START DATA
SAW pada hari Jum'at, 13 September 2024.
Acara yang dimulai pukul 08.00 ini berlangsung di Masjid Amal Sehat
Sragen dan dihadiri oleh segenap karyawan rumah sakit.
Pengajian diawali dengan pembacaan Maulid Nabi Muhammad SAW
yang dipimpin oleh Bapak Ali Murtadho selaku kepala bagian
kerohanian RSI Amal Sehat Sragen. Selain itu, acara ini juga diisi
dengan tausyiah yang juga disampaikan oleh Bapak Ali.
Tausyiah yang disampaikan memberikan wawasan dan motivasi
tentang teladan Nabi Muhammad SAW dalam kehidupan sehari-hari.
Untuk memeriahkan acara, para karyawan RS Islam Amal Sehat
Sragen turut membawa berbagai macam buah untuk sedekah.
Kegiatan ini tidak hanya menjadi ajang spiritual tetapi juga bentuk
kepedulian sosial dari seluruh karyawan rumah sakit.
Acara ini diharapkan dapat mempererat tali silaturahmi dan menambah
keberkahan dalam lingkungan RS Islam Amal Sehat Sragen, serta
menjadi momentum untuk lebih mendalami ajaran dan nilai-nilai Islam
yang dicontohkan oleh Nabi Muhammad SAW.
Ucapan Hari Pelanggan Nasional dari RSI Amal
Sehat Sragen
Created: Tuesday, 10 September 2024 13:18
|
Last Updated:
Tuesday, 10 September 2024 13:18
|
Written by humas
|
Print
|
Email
END DATA
* HOW TO COMPLETE THIS TASK *
Please retype the text of every item above word for word, keeping its original line breaks.

* PROBLEM SOLUTION *
SAW pada hari Jum'at, 13 September 2024.
Acara yang dimulai pukul 08.00 ini berlangsung di Masjid Amal Sehat
Sragen dan dihadiri oleh segenap karyawan rumah sakit.
Pengajian diawali dengan pembacaan Maulid Nabi Muhammad SAW
yang dipimpin oleh Bapak Ali Murtadho selaku kepala bagian
kerohanian RSI Amal Sehat Sragen. Selain itu, acara ini juga diisi
dengan tausyiah yang juga disampaikan oleh Bapak Ali.
Tausyiah yang disampaikan memberikan wawasan dan motivasi
tentang teladan Nabi Muhammad SAW dalam kehidupan sehari-hari.
Untuk memeriahkan acara, para karyawan RS Islam Amal Sehat
Sragen turut membawa berbagai macam buah untuk sedekah.
Kegiatan ini tidak hanya menjadi ajang spiritual tetapi juga bentuk
kepedulian sosial dari seluruh karyawan rumah sakit.
Acara ini diharapkan dapat mempererat tali silaturahmi dan menambah
keberkahan dalam lingkungan RS Islam Amal Sehat Sragen, serta
menjadi momentum untuk lebih mendalami ajaran dan nilai-nilai Islam
yang dicontohkan oleh Nabi Muhammad SAW.
Ucapan Hari Pelanggan Nasional dari RSI Amal
Sehat Sragen
Created: Tuesday, 10 September 2024 13:18
|
Last Updated:
Tuesday, 10 September 2024 13:18
|
Written by humas
|
Print
|
Email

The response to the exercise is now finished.